Computer maker Dell is ending its long-standing practice of offering free home delivery of personal computers, a move seen as an effort to protect its historically robust bottom line from price competition.
Though Dell has remained among the most profitable computer makers, its most recent earnings report in August showed slowing revenues and the company may worry about the impact that even a slight slowdown could have on profits.
No More Door-to-Door
The change takes effect on Oct. 10. After that date, the company will still ship purchases for free if buyers are willing to pick them up at their local post office branch. But if users want to have them shipped to their doors, they will face an extra delivery charge.
The new approach takes advantage of a U.S. Postal Service offering unveiled this week, called “hold for pickup.” The service is being billed as more convenient for consumers who are not home during daytime delivery hours, since they can pick up packages at their local post office within 10 days of their arrival.
Dell said it had not worked out pricing on home delivery yet. Dell has long offered customers the ability to upgrade their shipping to faster delivery options that run as much as US$99 on basic systems for those wishing to have their purchases in as little as three days.
The Shipping News
Whether the shift represents any significant cracks in Dell’s notoriously efficient direct-sales business model remains to be seen. But what’s certain is that Dell is not alone in wrestling with the issue of how to handle shipping costs.
Amazon.com has tried various approaches to make free shipping work for its top and bottom lines, with mixed results to date. It boosted sales by dropping its minimum purchase price to qualify for free shipping to $25, but has continually said that the offer hampers its ability to stay in the black. It also tried a different approach, letting users pay a one-time annual fee for the privilege of having free shipping on all purchase. The report cards on that service are similarly mixed.
E-commerce analysts say shoppers are typically willing to pay extra for shipping, but prefer to know early on in their transactions how much extra the delivery charges will add to an item.
“They want to be able to compare apples to apples,” said Forrester analyst Carrie Johnson. “The bottom line is what matters in terms of whether to make a purchase online or at a store.”

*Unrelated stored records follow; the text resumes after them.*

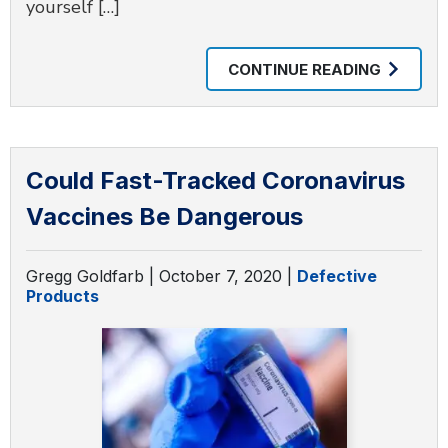
yourself […]
CONTINUE READING
Could Fast-Tracked Coronavirus
Vaccines Be Dangerous
Gregg Goldfarb |
October 7, 2020
|
Defective
Products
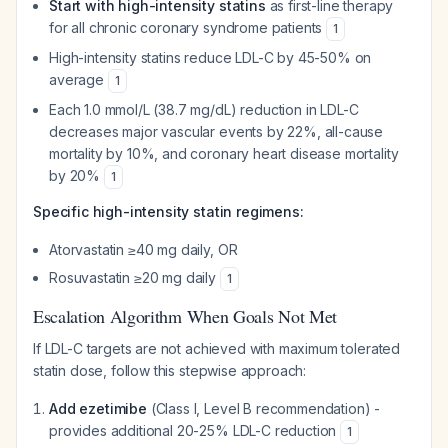
Start with high-intensity statins
as first-line therapy
for all chronic coronary syndrome patients
1
High-intensity statins reduce LDL-C by 45-50% on
average
1
Each 1.0 mmol/L (38.7 mg/dL) reduction in LDL-C
decreases major vascular events by 22%, all-cause
mortality by 10%, and coronary heart disease mortality
by 20%
1
Specific high-intensity statin regimens:
Atorvastatin ≥40 mg daily, OR
Rosuvastatin ≥20 mg daily
1
Escalation Algorithm When Goals Not Met
If LDL-C targets are not achieved with maximum tolerated
statin dose, follow this stepwise approach:
Add ezetimibe
(Class I, Level B recommendation) -
provides additional 20-25% LDL-C reduction
1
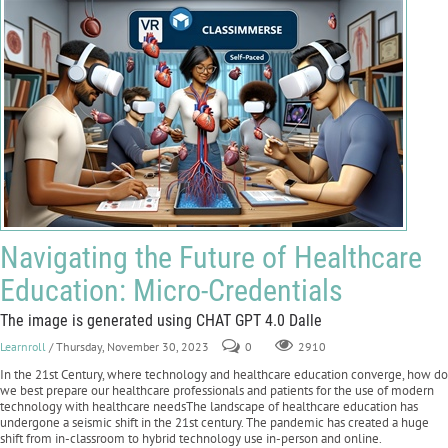
Navigating the Future of Healthcare
Education: Micro-Credentials
The image is generated using CHAT GPT 4.0 Dalle
Learnroll
/ Thursday, November 30, 2023
0
2910
In the 21st Century, where technology and healthcare education converge, how do
we best prepare our healthcare professionals and patients for the use of modern
technology with healthcare needsThe landscape of healthcare education has
undergone a seismic shift in the 21st century. The pandemic has created a huge
shift from in-classroom to hybrid technology use in-person and online.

Retailers with brick-and-mortar presence often offer in-store pickup of items bought online, usually at no extra charge, Johnson noted, something that Dell, which has largely foresworn a retail presence, cannot do. Still, she added, consumers have been drawn to the speed and convenience of buying online and that’s unlikely to change significantly even with the change in shipping arrangements.

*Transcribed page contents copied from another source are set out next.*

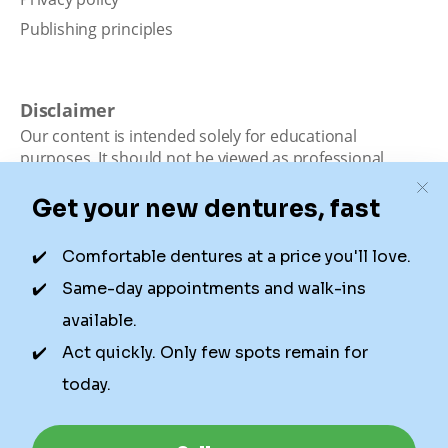
Publishing principles
Disclaimer
Our content is intended solely for educational
purposes. It should not be viewed as professional
medical advice, diagnosis, or treatment. Authority
Dental is not a dental office. We connect patients with
local dentists. Not all services are available in all
locations. We do not guarantee the hours listed or
availability for appointments due to factors beyond our
control.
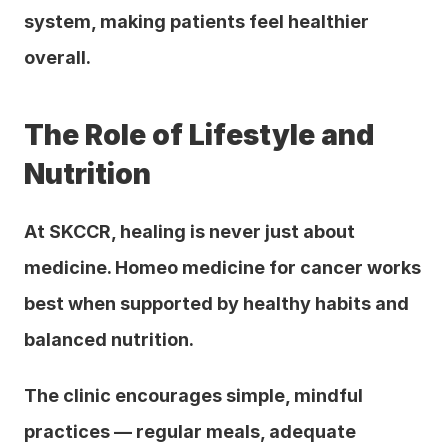
system, making patients feel healthier 
overall.
The Role of Lifestyle and 
Nutrition
At SKCCR, healing is never just about 
medicine. Homeo medicine for cancer works 
best when supported by healthy habits and 
balanced nutrition. 
The clinic encourages simple, mindful 
practices — regular meals, adequate 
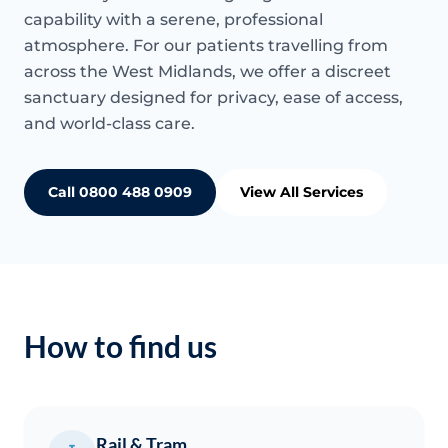
capability with a serene, professional
atmosphere. For our patients travelling from
across the West Midlands, we offer a discreet
sanctuary designed for privacy, ease of access,
and world-class care.
Call 0800 488 0909
View All Services
How to find us
Rail & Tram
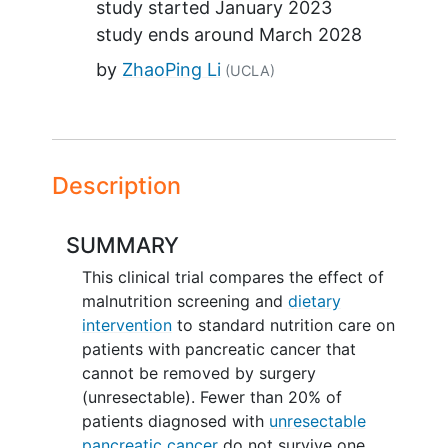
study started
January 2023
study ends around
March 2028
by
ZhaoPing Li
(UCLA)
Description
SUMMARY
This clinical trial compares the effect of
malnutrition screening and
dietary
intervention
to standard nutrition care on
patients with pancreatic cancer that
cannot be removed by surgery
(unresectable). Fewer than 20% of
patients diagnosed with
unresectable
pancreatic cancer
do not survive one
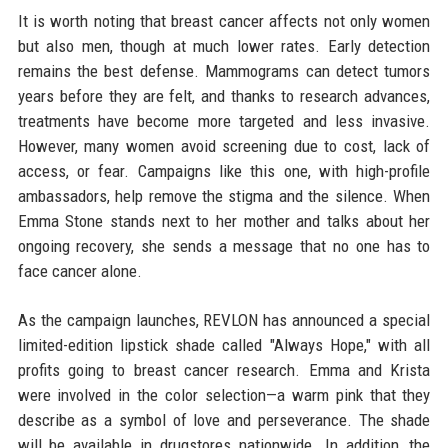
It is worth noting that breast cancer affects not only women
but also men, though at much lower rates. Early detection
remains the best defense. Mammograms can detect tumors
years before they are felt, and thanks to research advances,
treatments have become more targeted and less invasive.
However, many women avoid screening due to cost, lack of
access, or fear. Campaigns like this one, with high-profile
ambassadors, help remove the stigma and the silence. When
Emma Stone stands next to her mother and talks about her
ongoing recovery, she sends a message that no one has to
face cancer alone.
As the campaign launches, REVLON has announced a special
limited-edition lipstick shade called "Always Hope," with all
profits going to breast cancer research. Emma and Krista
were involved in the color selection—a warm pink that they
describe as a symbol of love and perseverance. The shade
will be available in drugstores nationwide. In addition, the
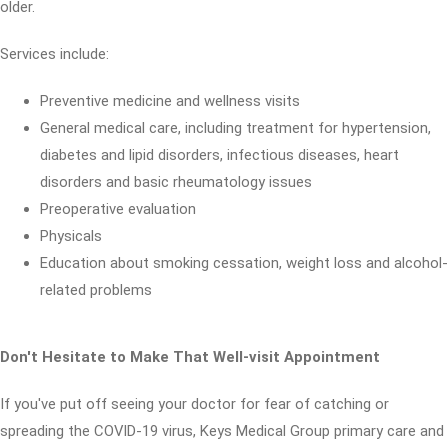
older.
Services include:
Preventive medicine and wellness visits
General medical care, including treatment for hypertension,
diabetes and lipid disorders, infectious diseases, heart
disorders and basic rheumatology issues
Preoperative evaluation
Physicals
Education about smoking cessation, weight loss and alcohol-
related problems
Don't Hesitate to Make That Well-visit Appointment
If you've put off seeing your doctor for fear of catching or
spreading the COVID-19 virus, Keys Medical Group primary care and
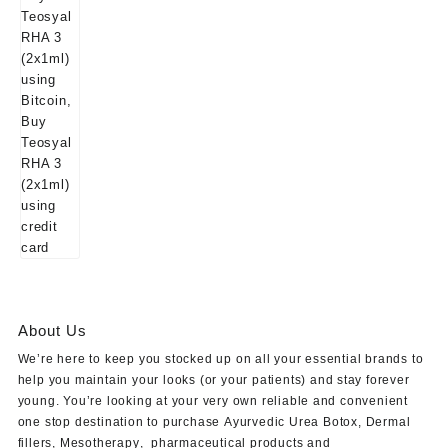
About Us
We’re here to keep you stocked up on all your essential brands to
help you maintain your looks (or your patients) and stay forever
young. You’re looking at your very own reliable and convenient
one stop destination to purchase
Ayurvedic Urea Botox
,
Dermal
fillers
,
Mesotherapy
,
pharmaceutical products
and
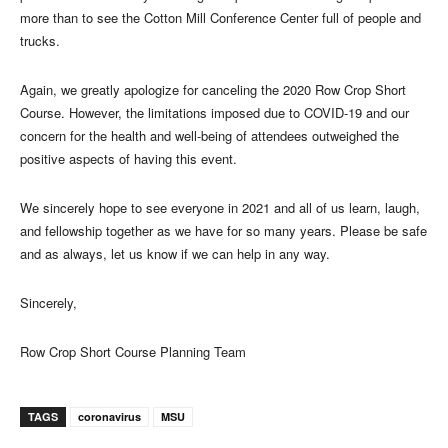
more than to see the Cotton Mill Conference Center full of people and
trucks.
Again, we greatly apologize for canceling the 2020 Row Crop Short
Course. However, the limitations imposed due to COVID-19 and our
concern for the health and well-being of attendees outweighed the
positive aspects of having this event.
We sincerely hope to see everyone in 2021 and all of us learn, laugh,
and fellowship together as we have for so many years. Please be safe
and as always, let us know if we can help in any way.
Sincerely,
Row Crop Short Course Planning Team
TAGS
coronavirus
MSU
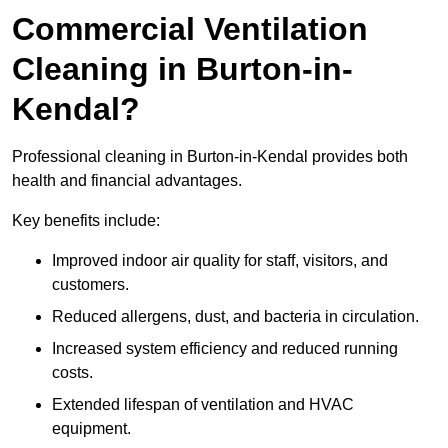
Commercial Ventilation
Cleaning in Burton-in-
Kendal?
Professional cleaning in Burton-in-Kendal provides both
health and financial advantages.
Key benefits include:
Improved indoor air quality for staff, visitors, and
customers.
Reduced allergens, dust, and bacteria in circulation.
Increased system efficiency and reduced running
costs.
Extended lifespan of ventilation and HVAC
equipment.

Dell’s shipping decision comes as the company seeks ways to convince consumers to buy higher-end computers. Company executives noted recently that while Dell can compete effectively on rock-bottom priced machines, it would rather convince consumers to upgrade.
To that end, Dell recently unveiled a line of souped-up PCs aimed at the home entertainment segment. The new XPS brand line also includes television sets and flat-screen displays that start a prices well above the low- and mid-range offerings from Dell.
The move to the higher-end market likely reflects the changing competitive landscape, with the revamped Gateway and Lenovo, which bought IBM’s PC business earlier this year, among those able to compete head-to-head with Dell on price, analysts said.